--- Text shown ---

Thus, in the present embodiment, the change point of the feature space vector is detected and the event section is partitioned by the change point. With the example of FIG. 4, the section before the broken line is deemed to be an event a and the section after the broken line is deemed to be an event P. In the center apparatus 10, these processes are performed at the change point detecting unit 15 and the event section partitioning unit 16.

Here it is supplementarily noted that a distinction should be made between the feature score vector and the feature space vector. For example, let d_ij(i=1, . . . , s; j=1, . . . , n) be the probe data and c_kj(k=1, . . . , u; j=1, . . . , n; u<s) be the feature space data resulting from conversion of the probe data by the feature space projection. In this case, if c_kjare elements of an array C, the column vectors (c_1j, c_2j, . . . , c_uj)^t(j=1, . . . , n) are the feature space vectors and the row vectors (c_k1, c_k2, . . . , c_kn) (k=1, . . . , u) are the feature score vectors.

FIG. 5 is a diagram of concepts of unified event section determination in the center apparatus according to an exemplary embodiment of the present invention. In many cases where new probe data are uplinked from a vehicle-installed terminal apparatus 30 to the center apparatus 10, probe data that have been uplinked from vehicle-installed terminal apparatuses 30 of preceding vehicles are already present in the current probe data storage unit 21 of the center apparatus 10. In FIG. 5, such probe data are expressed as preexisting probe data #1, #2, . . . , #m.

Also, as shown in FIG. 5, due to crowding circumstance of a road, vehicle travel circumstances, etc., the event sections of the preexisting probe data #1, #2, . . . , #m are shifted in position. However, as long as there is overlap among the event sections, the center apparatus 10 deems the probe data to originate from the same event and performs the feature space projection process with the overlapping event sections unified to a section that includes all of the overlapping event sections.

Thus, when new probe data are uplinked, the event sections of the preexisting probe data #1, #2, . . . , #m that had been uplinked before are unified in accordance with the preexisting probe data. Thus, in the present embodiment, the event section, resulting from the unification of the event sections of the probe data that are already present when the new probe data are uplinked, is referred to as the “pre-unified event section.”

---

Task details
Quote the passage of the probe data text between "Also, as shown" and "overlapping event sections.", inclusive. The data after this come from a different source.

--- Information shown ---

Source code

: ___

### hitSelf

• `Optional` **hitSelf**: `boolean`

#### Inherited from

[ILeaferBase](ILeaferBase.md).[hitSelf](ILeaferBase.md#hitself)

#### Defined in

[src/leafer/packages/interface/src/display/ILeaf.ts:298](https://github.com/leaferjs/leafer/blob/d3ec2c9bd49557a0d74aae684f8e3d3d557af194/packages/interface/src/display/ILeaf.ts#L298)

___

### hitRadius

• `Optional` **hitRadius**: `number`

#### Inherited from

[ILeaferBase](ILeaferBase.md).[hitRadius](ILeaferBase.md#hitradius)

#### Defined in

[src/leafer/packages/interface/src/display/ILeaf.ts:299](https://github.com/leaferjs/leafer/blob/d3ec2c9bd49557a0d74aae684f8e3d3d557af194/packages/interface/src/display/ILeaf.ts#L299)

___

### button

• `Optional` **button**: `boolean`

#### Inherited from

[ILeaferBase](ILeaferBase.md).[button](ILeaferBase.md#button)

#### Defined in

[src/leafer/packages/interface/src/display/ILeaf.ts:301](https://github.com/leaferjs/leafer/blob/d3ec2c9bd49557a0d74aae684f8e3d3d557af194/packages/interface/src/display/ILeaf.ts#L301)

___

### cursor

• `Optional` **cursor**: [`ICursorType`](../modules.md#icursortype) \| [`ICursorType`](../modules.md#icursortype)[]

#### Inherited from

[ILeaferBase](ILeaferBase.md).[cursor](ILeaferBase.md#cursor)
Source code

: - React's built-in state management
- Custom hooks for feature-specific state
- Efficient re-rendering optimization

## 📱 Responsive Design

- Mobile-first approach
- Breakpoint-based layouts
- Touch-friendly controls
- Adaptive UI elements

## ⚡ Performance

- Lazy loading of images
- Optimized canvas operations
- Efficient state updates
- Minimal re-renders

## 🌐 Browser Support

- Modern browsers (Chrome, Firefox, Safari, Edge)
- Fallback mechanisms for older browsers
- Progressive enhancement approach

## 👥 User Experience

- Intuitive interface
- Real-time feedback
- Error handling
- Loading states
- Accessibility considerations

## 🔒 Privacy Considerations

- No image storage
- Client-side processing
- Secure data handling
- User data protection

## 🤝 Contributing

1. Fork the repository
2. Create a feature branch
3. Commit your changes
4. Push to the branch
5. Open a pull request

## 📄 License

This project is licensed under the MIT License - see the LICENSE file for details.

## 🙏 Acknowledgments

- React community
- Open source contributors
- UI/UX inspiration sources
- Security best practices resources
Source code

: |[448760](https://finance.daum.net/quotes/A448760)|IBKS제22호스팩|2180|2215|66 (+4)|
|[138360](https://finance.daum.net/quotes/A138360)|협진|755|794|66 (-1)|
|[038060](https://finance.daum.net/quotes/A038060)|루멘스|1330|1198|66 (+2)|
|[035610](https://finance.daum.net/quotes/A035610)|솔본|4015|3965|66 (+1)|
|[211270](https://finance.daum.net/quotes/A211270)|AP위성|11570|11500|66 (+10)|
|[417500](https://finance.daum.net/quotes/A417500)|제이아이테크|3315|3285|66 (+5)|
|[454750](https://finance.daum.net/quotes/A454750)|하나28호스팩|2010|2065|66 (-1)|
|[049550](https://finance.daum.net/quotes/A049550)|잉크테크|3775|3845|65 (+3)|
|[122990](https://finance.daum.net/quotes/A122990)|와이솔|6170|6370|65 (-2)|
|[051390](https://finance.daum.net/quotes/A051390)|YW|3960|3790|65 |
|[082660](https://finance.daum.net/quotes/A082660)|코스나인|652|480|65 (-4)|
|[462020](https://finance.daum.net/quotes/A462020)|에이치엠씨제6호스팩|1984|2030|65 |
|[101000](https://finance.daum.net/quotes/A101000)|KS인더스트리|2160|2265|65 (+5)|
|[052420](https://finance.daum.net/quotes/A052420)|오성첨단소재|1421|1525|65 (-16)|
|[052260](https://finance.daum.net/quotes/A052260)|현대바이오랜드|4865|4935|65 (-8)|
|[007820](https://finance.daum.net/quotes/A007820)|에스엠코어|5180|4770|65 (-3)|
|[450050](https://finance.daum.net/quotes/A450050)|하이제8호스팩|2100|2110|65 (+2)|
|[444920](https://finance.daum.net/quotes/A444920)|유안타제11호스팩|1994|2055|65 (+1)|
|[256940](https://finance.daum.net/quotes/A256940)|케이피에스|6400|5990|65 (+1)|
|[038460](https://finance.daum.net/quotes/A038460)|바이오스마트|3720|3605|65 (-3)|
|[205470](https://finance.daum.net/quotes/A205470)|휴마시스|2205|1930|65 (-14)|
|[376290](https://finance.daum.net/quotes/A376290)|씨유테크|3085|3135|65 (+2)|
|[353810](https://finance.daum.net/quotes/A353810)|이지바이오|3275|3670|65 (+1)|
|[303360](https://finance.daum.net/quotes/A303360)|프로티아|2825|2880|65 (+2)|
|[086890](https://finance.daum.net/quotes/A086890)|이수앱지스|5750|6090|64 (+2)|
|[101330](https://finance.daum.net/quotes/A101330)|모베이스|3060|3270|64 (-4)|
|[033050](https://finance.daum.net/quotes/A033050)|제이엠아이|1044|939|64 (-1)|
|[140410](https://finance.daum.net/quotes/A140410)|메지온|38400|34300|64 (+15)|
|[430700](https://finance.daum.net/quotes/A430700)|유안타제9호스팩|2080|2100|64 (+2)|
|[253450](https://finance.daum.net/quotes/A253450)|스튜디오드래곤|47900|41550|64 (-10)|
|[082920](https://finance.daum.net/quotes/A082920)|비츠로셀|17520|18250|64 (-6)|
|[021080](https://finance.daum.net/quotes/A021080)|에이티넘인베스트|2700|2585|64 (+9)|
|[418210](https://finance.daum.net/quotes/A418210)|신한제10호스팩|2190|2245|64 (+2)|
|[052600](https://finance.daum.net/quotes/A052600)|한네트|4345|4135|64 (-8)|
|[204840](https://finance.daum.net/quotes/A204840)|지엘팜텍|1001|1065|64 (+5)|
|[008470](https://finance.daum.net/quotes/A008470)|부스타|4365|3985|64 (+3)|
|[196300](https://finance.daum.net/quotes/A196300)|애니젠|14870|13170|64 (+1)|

---

Exercise solution
Also, as shown in FIG. 5, due to crowding circumstance of a road, vehicle travel circumstances, etc., the event sections of the preexisting probe data #1, #2, . . . , #m are shifted in position. However, as long as there is overlap among the event sections, the center apparatus 10 deems the probe data to originate from the same event and performs the feature space projection process with the overlapping event sections unified to a section that includes all of the overlapping event sections.